Saudi Arabia – our bestest friend who sells us oil at inflated prices in return for letting us defend them and their retrograde society – just murdered an uppity journalist. Our amoral transactionalist Trump blew some smoke out his ass about the likelihood that some rogue element was to blame – perhaps that same 400 pound guy sitting on his bed who hacked into Democratic email servers.
Although Iran is a bad actor deserving of punishment, they are in no way alone in the Middle East as a top exporter of terrorism. That dubious crown really belongs to the Medieval Saudis who engineered 9/11, cane dissenters, ban movies and booze, and use US armaments to fuck up those they dislike in their region, including their Yemeni neighbors whom they seem bent on annihilating.
Still, Trump, following in the footsteps of his maligned Bush predecessors embraces the nepotists in the desert.
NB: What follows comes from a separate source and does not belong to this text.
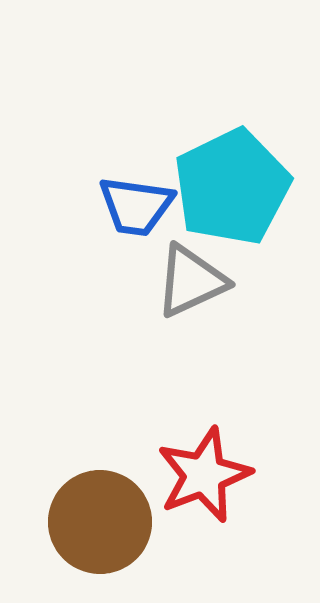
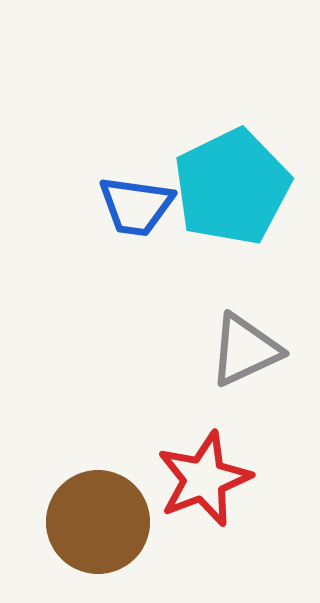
gray triangle: moved 54 px right, 69 px down
red star: moved 4 px down
brown circle: moved 2 px left
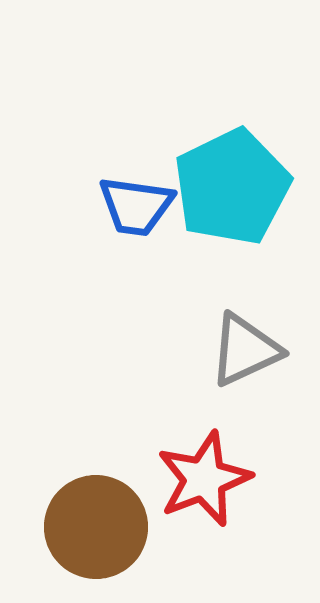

Delicate boy Jared Kushner likes them. For all we know, Jared and MBS do the Arab sword dance with their cocks. And that’s good enough for the Orange Man.
The optics of the so-called leader of the free world apologizing on behalf of Saudi Arabia are dismal, especially when the evidence of the Saudi’s nefarious activity is overwhelming. But as is often the case with Teflon Trump, whataboutism will mostly insulate him from the world’s opprobrium.
After all, haven’t we seen enough feckless behavior exhibited when advocates of democracy meet autocrats?